Chroma noise is absent right up to ISO 6,400 and, although luminance noise is evident at ISO 3,200 and 6,400, it’s well controlled, allowing files to retain a high level of detail. Detail in raw files captured beyond ISO 6,400 takes a hit and the five-digit ISO settings are best avoided if you want to produce the best results.
Canon EOS 80D Raw ISO 100
Canon EOS 80D Raw ISO 200
Canon EOS 80D Raw ISO 400
Canon EOS 80D Raw ISO 800
Canon EOS 80D Raw ISO 1600
Canon EOS 80D Raw ISO 3200
Canon EOS 80D Raw ISO 6400
Canon EOS 80D Raw ISO 12800
Canon EOS 80D Raw ISO 25600
Should I buy the Canon EOS 80D?
The 80D isn’t as revolutionary as the 70D was when it was released. Nevertheless, it’s better than its predecessor in a number of areas, including the accuracy of focusing both in and out of live view. The 80D is more responsive at focusing in low light than the 70D, and although it doesn’t feature case studies in the AF section of the menu, like the 7D Mark II, it’s good to see options being added to adjust the tracking sensitivity in the custom function menu.
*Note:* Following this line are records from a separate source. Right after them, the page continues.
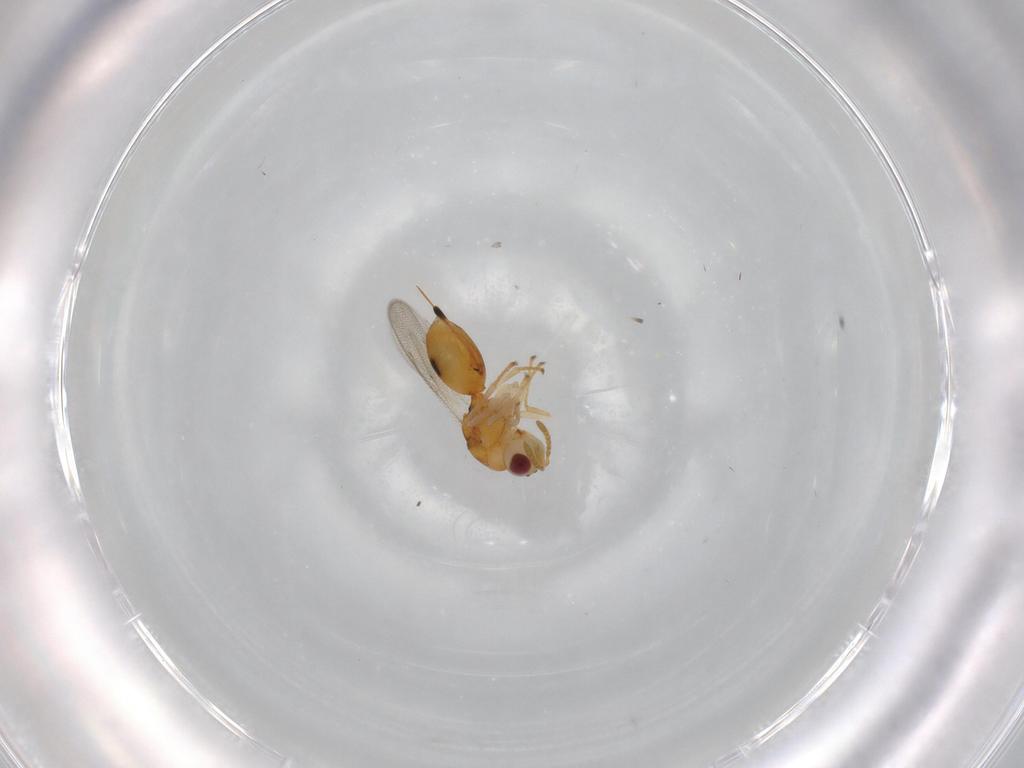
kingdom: Animalia
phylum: Arthropoda
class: Insecta
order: Hymenoptera
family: Eurytomidae
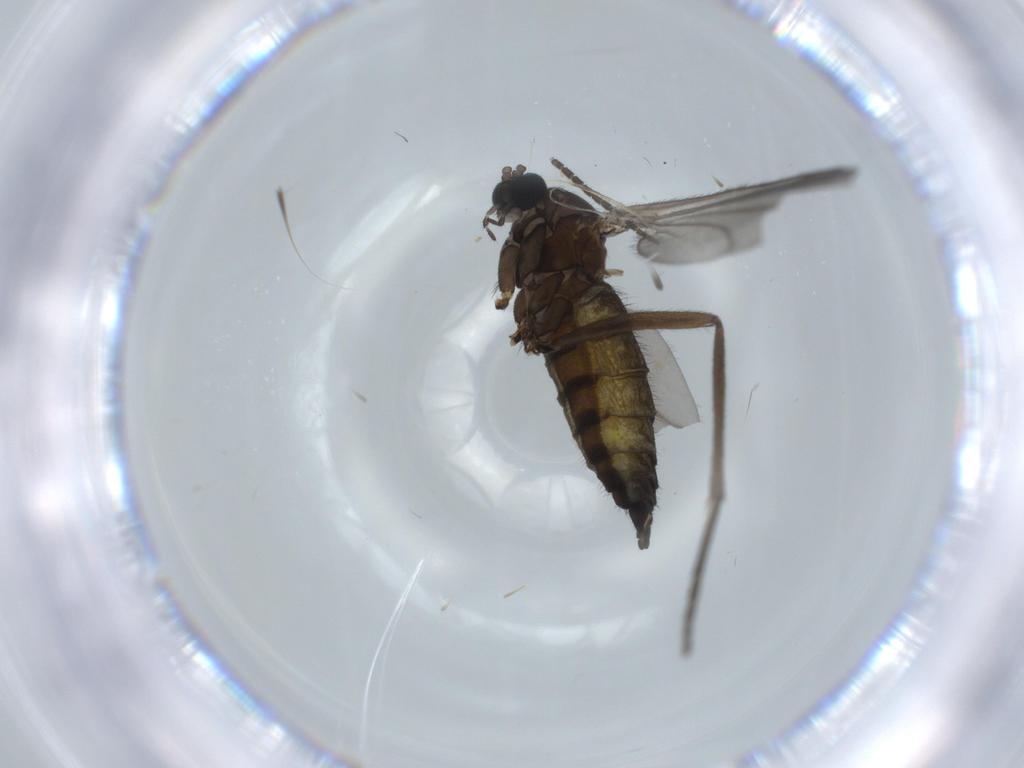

Videographers who have been pleading for a headphone input have finally had their wish granted, and despite not featuring 4K the camera is equipped with all the advanced video functionality you need to shoot professional and smooth-looking movies at 60p.
The new sensor resolves more detail than the 70D. It doesn’t match the resolution of the Nikon D7200 at high sensitivities, but users will find there’s plenty of detail in images up to ISO 6,400. There was more chroma noise in JPEG files at high ISO than I had anticipated, but the accuracy of colour and exposure metering is just as good as we’ve come to expect from Canon, and is hard to fault. Canon hasn’t cut corners with regard to build quality. The 80D feels well constructed and should survive the test of time.
For amateurs and enthusiasts, the 80D is a well-rounded and highly capable APS-C DSLR that’s worth a close look. Whether you settle for the 80D or 7D Mark II depends on what you shoot, but with £80 (at the time of writing) being all that separates them, it doesn’t make it an easy decision. If a fully articulated screen, higher resolution and a slightly smaller body are what you’re after, the 80D gets the nod. However, if you shoot sports or action and would like your DSLR to shoot at up to 10fps with a highly sophisticated 65-point autofocus system and dual card slots, I’d say it’s worth spending the extra for Canon’s rather excellent EOS 7D Mark II.
It’s not revolutionary, but the 80D is still a fine DSLR for the right user.